The project I started in September is surprisingly very much alive now. This is a pretty big deal for me because a pattern I have repeated often in my life has been to start something new only to forget about it shortly after. Perhaps that aspect of me is being rewritten and recoded a bit faster than most other things in this process. I like that.
Rebooting has opened my eyes to a lot of things this year. It has opened my eyes to positive self-criticism instead of self-deprecation. I've learned a lot about myself this year. That I can be grateful without being a fool. That I can be distant without being cold. That it is a very good thing to examine myself from time to time so I don't grow stagnant.
My fiance (still not used to that word, btw) mentioned something funny to me yesterday. On a 30-day-challenge Facebook meme I've been following, I posted an old picture of myself to represent who I was. My fiance did not recognize me at first. He asked me who that girl in my photo was and did not believe that it was me. it took a bit of time and analysis, but he did recognize me as I was then. He felt silly for not realizing it was me. I told him that was perfectly ok.
I explained to him that I'm the kind of girl who recreates herself from time to time. To the point where looking at photos of me from even as recently as college and looking at me now gives a viewer two completely different people. The girl in the photo was in a sunny lawn enjoying the spring day. She has a mixed look of calm and nervousness in her eyes (she hates being in pictures). Her flip-flopped feet are up in the air as she lied on her belly. She smiles with closed lips because she is embarrassed of her crooked teeth. The girl my fiance knows now is VERY different from that girl, even if these two entities share the same consciousness and body.
The girl my fiance knows now, the one he is marrying, isn't truly a girl. She is a woman.
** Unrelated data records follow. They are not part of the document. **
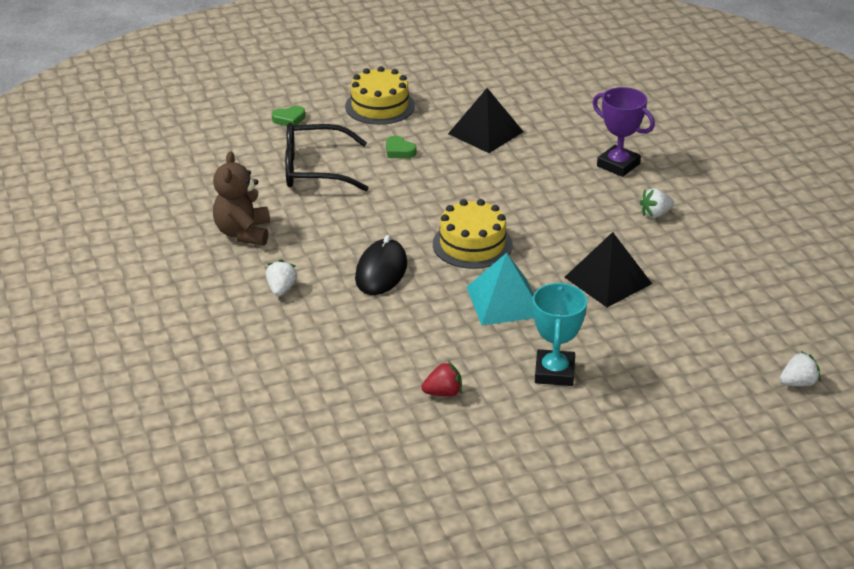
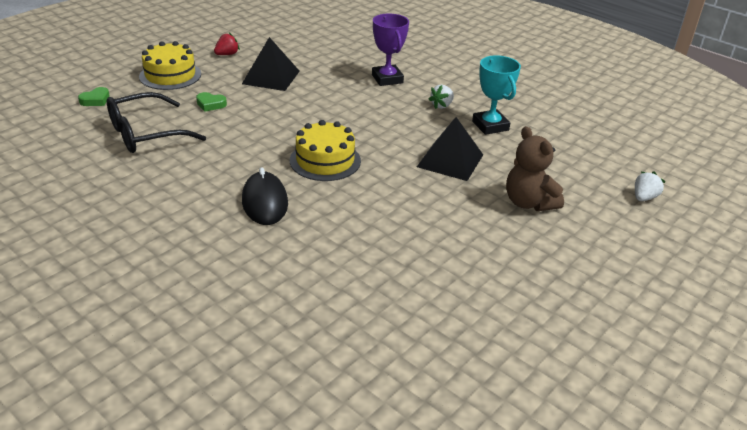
camera: 30 degrees left, 0 degrees up
(243, 233) = (112, 203): brown teddy bear -> brown teddy bear (528, 203)
(281, 289) = (182, 243): white strawberry -> none
(443, 393) = (399, 292): red strawberry -> red strawberry (227, 54)
(504, 301) = (386, 198): turquoise pyramid -> none
(554, 372) = (473, 244): turquoise trophy -> turquoise trophy (490, 126)
(618, 165) = (387, 79): purple trophy -> purple trophy turned 60 degrees clockwise

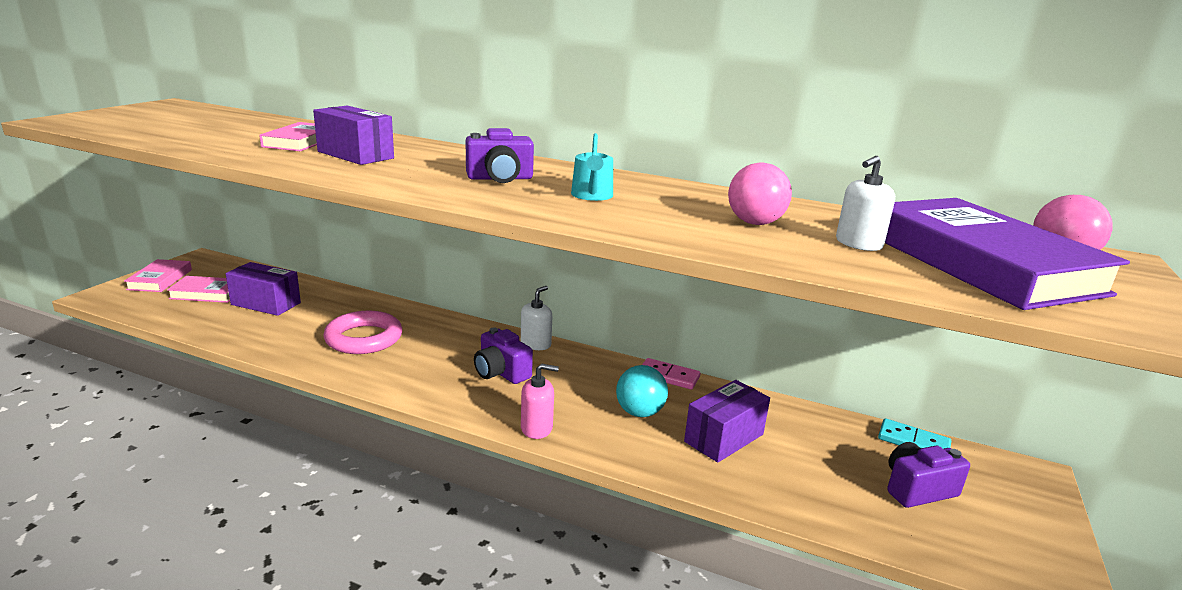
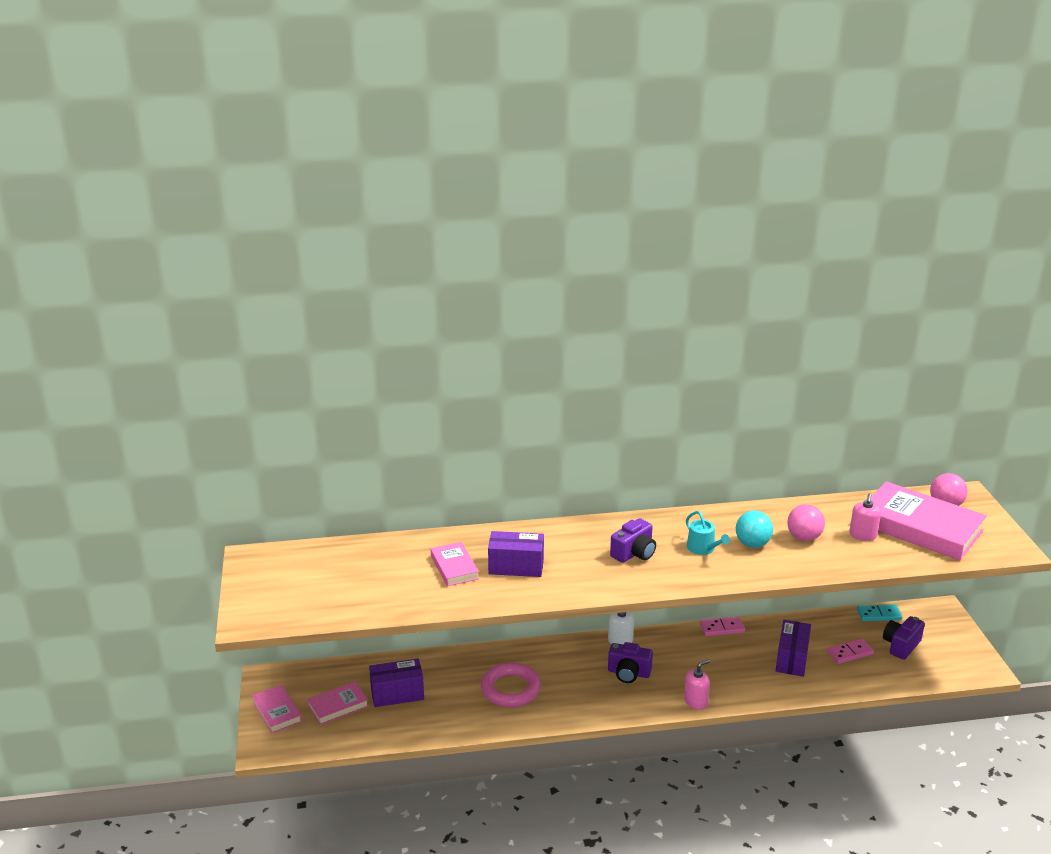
camera: 30 degrees left, 5 degrees up
(639, 412) = (734, 663): turquoise ball -> turquoise ball (752, 544)
(820, 465) = (849, 653): none -> pink domino
(858, 244) = (863, 535): white soap dispenser -> pink soap dispenser
(979, 263) = (920, 527): purple book -> pink book

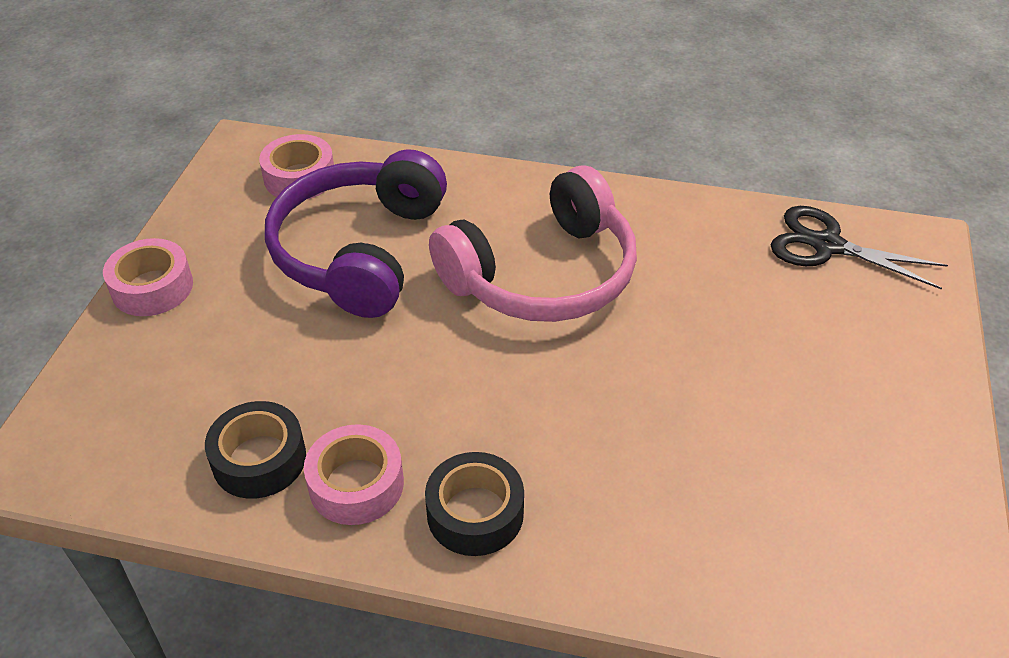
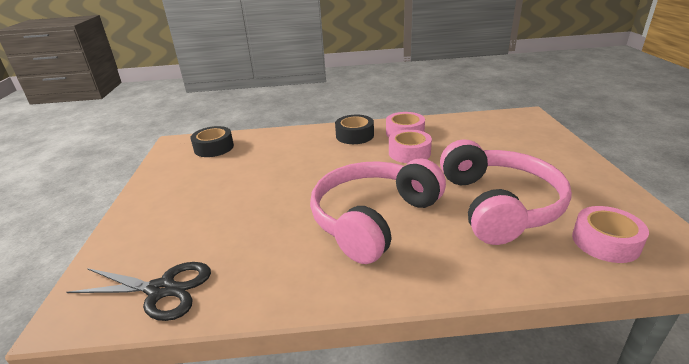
camera: 165 degrees right, 15 degrees down
(152, 287) = (581, 164): pink tape -> pink tape (409, 153)
(259, 459) = (448, 130): black tape -> black tape (214, 148)
(360, 251) = (498, 205): purple headphones -> pink headphones

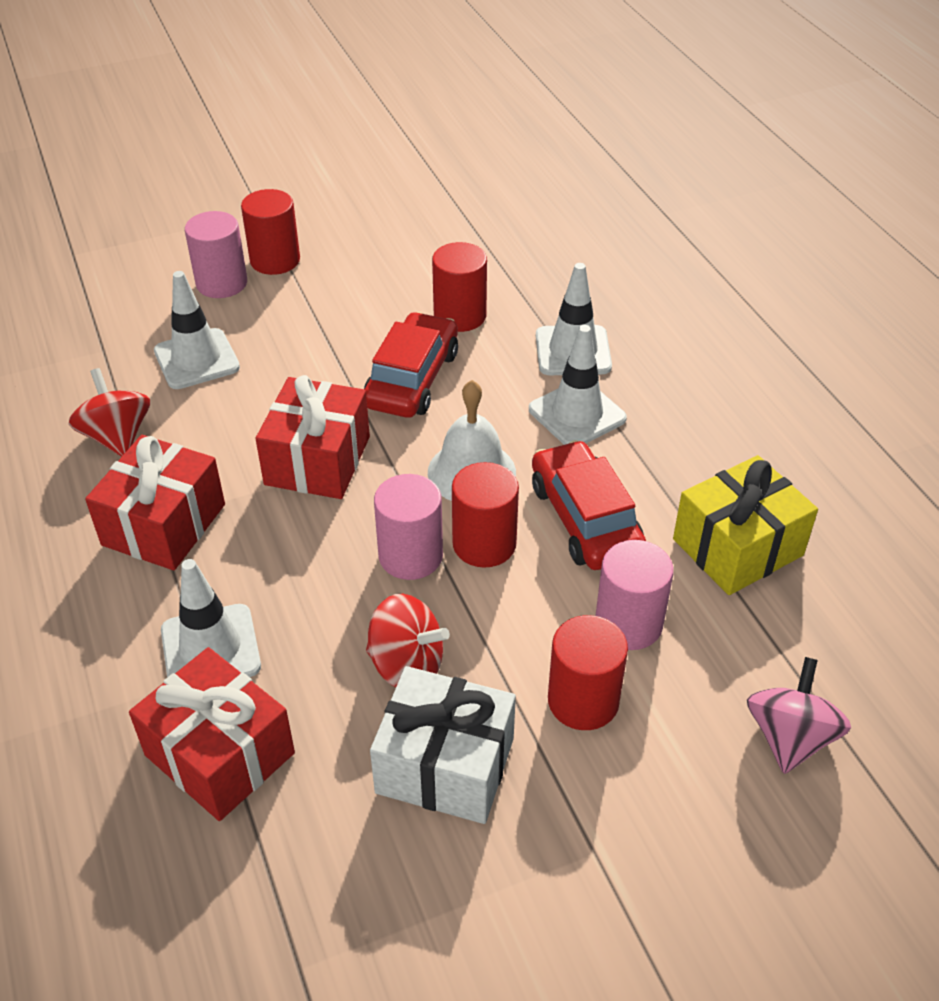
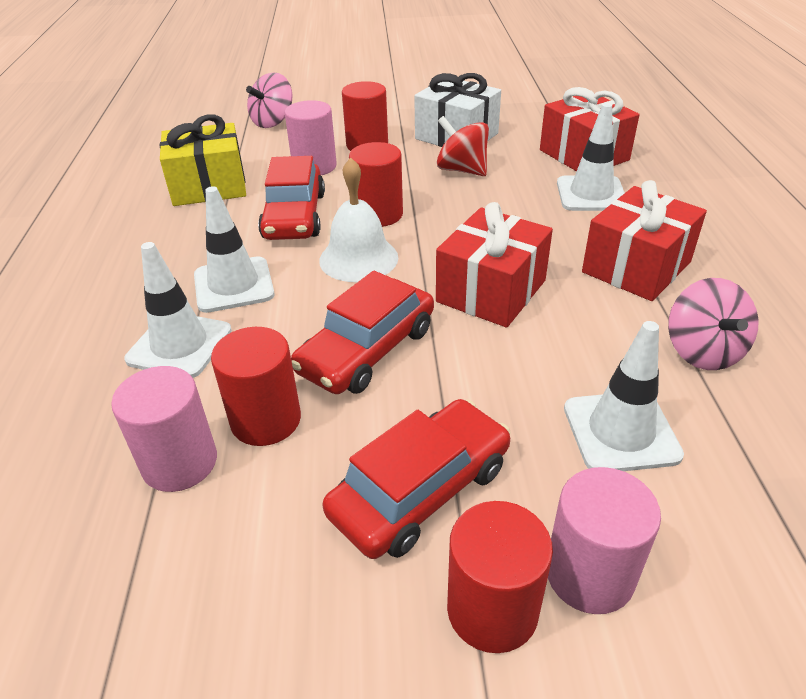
camera: 160 degrees left, 5 degrees down
(117, 437) = (702, 351): red spinning top -> pink spinning top
(332, 300) = (420, 490): none -> red car
(410, 556) = (436, 216): pink cylinder -> pink cylinder (180, 462)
Unlike the girl in the picture, this woman hides from pictures to the point where it is very rare to see what she looks like. She might like being photographed again one day. When this woman smiles, she smiles widely with her now-straightened teeth and with her head held high. her hair is no longer long but bobbed, and cute that way. She stands up instead of lies down, she works instead of lounges. She is who I am now, but not necessarily who I will always be.
I suppose it is impossible to slack off in rebooting. I've been doing it all my life. This is just the first time I've ever written about it.